▶ What to work on
Each line from the one containing "subsistir, incluso con" through the end of the entries below must be output exactly; no other line belongs.
● ● ● ● ●
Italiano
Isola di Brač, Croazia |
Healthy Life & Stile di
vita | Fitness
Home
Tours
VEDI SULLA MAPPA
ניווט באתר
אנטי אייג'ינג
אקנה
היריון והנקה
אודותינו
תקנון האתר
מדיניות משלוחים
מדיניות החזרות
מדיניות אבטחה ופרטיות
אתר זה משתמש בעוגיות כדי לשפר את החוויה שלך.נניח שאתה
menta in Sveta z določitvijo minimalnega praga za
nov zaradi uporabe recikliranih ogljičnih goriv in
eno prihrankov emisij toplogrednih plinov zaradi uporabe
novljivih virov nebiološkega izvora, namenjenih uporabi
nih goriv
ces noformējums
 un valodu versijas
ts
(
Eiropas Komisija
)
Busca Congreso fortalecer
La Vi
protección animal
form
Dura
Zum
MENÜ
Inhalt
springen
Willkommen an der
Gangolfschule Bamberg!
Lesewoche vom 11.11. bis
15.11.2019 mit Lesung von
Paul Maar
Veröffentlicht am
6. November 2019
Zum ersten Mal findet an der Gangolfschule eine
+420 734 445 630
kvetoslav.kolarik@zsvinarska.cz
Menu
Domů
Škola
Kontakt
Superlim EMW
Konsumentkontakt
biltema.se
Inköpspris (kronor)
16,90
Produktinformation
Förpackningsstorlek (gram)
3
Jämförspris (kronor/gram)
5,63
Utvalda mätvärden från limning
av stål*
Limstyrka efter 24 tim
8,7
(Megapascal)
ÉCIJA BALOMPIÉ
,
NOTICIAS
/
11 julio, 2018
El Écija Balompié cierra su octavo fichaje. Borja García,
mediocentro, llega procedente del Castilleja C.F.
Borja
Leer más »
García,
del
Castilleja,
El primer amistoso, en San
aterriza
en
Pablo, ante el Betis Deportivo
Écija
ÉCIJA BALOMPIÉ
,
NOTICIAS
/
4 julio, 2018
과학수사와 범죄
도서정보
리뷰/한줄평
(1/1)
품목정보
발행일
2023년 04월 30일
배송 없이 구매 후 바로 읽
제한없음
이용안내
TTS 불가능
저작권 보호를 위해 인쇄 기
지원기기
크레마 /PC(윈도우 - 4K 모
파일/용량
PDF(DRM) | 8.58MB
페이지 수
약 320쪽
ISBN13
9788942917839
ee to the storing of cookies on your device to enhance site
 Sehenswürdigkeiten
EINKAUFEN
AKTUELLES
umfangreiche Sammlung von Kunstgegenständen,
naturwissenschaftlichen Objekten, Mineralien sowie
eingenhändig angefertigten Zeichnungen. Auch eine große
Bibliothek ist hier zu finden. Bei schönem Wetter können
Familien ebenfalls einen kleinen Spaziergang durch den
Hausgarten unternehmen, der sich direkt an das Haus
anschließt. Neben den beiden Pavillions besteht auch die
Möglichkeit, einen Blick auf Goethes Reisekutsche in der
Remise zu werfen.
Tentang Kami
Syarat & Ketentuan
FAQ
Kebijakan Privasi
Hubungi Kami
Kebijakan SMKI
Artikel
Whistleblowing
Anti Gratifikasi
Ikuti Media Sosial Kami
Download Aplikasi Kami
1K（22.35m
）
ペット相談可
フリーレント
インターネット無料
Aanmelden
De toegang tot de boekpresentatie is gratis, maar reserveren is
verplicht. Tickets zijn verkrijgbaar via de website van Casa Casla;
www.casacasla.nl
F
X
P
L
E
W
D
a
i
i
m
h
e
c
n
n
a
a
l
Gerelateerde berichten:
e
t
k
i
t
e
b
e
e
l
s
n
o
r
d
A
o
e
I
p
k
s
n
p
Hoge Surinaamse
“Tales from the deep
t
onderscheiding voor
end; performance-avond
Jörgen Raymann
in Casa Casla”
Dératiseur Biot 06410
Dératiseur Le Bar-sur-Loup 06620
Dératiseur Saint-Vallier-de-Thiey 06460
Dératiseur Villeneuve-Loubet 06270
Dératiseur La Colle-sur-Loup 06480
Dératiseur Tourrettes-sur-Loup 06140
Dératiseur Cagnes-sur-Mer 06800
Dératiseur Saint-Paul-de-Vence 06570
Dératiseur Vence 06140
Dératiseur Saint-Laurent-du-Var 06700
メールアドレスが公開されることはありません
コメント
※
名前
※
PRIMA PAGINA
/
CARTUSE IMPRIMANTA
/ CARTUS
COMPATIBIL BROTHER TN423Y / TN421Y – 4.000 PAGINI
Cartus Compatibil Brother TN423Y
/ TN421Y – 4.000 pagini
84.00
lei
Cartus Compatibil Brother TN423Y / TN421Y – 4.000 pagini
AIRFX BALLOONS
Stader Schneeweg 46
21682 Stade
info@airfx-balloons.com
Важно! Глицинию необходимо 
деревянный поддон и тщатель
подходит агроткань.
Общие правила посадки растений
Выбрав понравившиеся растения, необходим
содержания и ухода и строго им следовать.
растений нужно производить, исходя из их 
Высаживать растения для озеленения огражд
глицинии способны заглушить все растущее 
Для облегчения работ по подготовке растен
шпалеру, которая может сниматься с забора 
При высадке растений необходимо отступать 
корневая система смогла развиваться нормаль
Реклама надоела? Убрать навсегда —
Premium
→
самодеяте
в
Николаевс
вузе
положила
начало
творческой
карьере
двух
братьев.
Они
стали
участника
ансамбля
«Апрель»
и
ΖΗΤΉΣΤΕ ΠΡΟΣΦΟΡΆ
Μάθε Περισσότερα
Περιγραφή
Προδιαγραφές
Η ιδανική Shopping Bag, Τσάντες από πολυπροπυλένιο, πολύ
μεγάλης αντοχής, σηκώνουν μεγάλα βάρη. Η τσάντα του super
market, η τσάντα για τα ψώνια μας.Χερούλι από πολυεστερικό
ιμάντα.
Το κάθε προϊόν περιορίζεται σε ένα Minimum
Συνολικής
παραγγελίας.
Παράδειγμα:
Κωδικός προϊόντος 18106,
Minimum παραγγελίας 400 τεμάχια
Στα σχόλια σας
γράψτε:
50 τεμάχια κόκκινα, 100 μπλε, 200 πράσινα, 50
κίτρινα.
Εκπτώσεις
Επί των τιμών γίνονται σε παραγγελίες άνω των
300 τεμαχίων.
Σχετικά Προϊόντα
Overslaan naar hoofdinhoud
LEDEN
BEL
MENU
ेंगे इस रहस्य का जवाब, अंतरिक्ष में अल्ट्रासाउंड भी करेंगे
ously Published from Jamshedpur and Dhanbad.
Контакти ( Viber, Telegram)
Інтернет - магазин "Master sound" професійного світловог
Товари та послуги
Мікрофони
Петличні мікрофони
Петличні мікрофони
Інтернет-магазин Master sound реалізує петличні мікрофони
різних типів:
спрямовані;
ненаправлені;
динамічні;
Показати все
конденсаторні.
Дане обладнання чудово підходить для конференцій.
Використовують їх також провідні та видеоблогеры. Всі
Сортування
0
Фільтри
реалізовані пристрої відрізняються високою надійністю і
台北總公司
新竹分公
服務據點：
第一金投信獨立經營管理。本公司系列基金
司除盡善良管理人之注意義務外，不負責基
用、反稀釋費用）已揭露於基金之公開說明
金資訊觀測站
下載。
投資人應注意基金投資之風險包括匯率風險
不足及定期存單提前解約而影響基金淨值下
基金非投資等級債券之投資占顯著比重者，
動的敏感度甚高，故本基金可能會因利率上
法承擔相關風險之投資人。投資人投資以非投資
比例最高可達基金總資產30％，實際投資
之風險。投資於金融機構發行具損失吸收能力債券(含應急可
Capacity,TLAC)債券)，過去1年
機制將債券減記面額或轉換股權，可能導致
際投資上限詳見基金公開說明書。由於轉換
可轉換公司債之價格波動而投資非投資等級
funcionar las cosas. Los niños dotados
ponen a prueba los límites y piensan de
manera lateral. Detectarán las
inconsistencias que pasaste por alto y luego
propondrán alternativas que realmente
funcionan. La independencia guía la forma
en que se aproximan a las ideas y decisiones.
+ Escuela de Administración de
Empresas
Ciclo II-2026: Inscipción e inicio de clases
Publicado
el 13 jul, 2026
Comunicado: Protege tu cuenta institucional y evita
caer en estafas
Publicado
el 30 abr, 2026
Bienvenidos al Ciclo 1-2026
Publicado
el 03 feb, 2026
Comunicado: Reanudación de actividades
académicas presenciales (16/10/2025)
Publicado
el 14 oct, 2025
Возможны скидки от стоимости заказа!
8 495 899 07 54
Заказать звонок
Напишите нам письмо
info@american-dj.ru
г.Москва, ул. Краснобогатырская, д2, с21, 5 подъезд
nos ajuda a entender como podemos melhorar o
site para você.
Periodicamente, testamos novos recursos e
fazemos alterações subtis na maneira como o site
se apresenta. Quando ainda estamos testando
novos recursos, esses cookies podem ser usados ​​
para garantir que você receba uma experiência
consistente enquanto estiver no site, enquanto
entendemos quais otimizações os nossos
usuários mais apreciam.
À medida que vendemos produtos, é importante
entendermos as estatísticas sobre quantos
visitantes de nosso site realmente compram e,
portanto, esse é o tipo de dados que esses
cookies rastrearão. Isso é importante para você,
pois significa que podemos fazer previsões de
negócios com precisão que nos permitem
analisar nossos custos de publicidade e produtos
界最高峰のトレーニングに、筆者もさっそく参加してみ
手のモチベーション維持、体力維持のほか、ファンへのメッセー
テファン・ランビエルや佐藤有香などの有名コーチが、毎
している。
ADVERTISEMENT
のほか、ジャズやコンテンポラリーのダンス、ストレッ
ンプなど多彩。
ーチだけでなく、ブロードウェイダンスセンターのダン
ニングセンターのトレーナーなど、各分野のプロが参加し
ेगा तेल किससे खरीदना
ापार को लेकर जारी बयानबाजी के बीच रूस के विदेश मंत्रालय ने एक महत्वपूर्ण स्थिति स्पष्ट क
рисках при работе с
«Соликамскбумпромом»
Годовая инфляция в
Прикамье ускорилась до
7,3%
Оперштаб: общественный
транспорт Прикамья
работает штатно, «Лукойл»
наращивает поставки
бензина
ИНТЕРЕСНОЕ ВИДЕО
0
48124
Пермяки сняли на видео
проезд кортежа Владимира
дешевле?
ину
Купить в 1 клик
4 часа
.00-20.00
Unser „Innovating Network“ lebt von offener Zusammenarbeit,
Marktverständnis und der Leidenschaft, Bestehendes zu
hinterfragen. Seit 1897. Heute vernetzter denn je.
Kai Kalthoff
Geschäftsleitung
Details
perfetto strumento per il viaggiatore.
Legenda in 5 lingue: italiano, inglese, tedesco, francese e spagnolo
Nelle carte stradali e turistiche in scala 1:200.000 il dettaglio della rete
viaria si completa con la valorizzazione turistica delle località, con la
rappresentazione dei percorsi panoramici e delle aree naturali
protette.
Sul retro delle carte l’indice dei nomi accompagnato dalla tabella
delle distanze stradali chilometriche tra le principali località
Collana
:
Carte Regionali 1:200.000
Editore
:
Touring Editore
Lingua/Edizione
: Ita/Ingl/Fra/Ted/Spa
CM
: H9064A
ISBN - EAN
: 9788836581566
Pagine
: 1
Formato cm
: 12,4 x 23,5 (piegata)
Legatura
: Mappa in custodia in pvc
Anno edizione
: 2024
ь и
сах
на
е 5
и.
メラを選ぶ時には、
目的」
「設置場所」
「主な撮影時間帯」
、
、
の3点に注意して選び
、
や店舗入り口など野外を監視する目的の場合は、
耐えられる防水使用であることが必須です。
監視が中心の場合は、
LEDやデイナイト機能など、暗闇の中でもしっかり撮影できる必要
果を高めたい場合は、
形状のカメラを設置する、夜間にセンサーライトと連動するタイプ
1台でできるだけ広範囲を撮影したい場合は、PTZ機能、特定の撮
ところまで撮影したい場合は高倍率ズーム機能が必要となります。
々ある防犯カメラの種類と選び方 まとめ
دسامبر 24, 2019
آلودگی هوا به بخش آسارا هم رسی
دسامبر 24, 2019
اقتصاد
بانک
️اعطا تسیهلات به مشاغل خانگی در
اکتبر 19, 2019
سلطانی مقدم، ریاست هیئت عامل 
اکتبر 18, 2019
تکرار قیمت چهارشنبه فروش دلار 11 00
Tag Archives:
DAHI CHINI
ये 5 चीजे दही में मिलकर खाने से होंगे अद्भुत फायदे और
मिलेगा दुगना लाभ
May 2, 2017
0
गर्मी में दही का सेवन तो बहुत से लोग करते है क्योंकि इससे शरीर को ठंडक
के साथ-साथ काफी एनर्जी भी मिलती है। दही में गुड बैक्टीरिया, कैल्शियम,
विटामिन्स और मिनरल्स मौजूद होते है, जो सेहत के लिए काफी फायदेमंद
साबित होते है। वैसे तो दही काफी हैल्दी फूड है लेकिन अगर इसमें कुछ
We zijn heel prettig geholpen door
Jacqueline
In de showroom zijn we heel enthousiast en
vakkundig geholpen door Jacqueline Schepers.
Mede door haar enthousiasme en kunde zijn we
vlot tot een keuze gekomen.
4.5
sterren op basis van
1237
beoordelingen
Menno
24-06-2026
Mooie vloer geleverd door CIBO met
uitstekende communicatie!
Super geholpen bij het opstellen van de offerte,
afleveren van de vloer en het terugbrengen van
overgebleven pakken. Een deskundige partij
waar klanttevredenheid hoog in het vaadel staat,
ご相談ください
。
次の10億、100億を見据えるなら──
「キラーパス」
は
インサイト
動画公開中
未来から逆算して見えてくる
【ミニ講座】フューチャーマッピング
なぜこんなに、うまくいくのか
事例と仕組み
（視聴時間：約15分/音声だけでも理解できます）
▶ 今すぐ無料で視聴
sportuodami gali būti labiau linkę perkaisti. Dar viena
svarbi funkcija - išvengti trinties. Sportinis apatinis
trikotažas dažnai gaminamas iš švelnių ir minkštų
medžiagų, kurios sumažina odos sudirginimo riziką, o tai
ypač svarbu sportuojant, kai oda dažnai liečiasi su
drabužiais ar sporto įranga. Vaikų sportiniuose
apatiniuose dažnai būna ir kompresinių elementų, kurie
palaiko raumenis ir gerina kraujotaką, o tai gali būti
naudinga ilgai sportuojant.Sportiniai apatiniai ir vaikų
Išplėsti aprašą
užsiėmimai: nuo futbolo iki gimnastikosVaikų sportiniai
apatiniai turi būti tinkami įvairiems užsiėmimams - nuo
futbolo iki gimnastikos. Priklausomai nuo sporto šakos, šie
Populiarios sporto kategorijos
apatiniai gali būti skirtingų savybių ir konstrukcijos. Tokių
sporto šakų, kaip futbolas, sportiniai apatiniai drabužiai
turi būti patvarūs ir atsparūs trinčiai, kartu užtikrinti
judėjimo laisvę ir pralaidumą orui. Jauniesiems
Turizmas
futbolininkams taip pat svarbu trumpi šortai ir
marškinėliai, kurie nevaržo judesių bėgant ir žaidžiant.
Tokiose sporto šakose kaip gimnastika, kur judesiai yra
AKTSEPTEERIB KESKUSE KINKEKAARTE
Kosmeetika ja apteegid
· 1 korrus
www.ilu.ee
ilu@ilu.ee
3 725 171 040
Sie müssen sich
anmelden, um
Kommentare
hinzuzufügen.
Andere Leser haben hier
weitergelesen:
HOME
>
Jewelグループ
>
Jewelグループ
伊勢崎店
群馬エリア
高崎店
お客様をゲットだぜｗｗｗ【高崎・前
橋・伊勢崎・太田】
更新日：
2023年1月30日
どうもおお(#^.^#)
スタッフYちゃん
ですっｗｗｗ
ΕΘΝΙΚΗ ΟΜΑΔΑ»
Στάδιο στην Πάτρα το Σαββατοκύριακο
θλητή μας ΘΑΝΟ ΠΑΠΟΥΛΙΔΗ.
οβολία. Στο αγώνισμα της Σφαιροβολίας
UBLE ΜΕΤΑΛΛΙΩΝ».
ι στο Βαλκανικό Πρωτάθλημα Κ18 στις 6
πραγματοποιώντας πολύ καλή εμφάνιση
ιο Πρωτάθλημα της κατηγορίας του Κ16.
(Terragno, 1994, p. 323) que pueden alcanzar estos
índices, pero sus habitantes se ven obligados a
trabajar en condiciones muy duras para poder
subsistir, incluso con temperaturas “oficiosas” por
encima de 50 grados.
● ● ● ● ●
▶ Answer area
subsistir, incluso con temperaturas “oficiosas” por
encima de 50 grados.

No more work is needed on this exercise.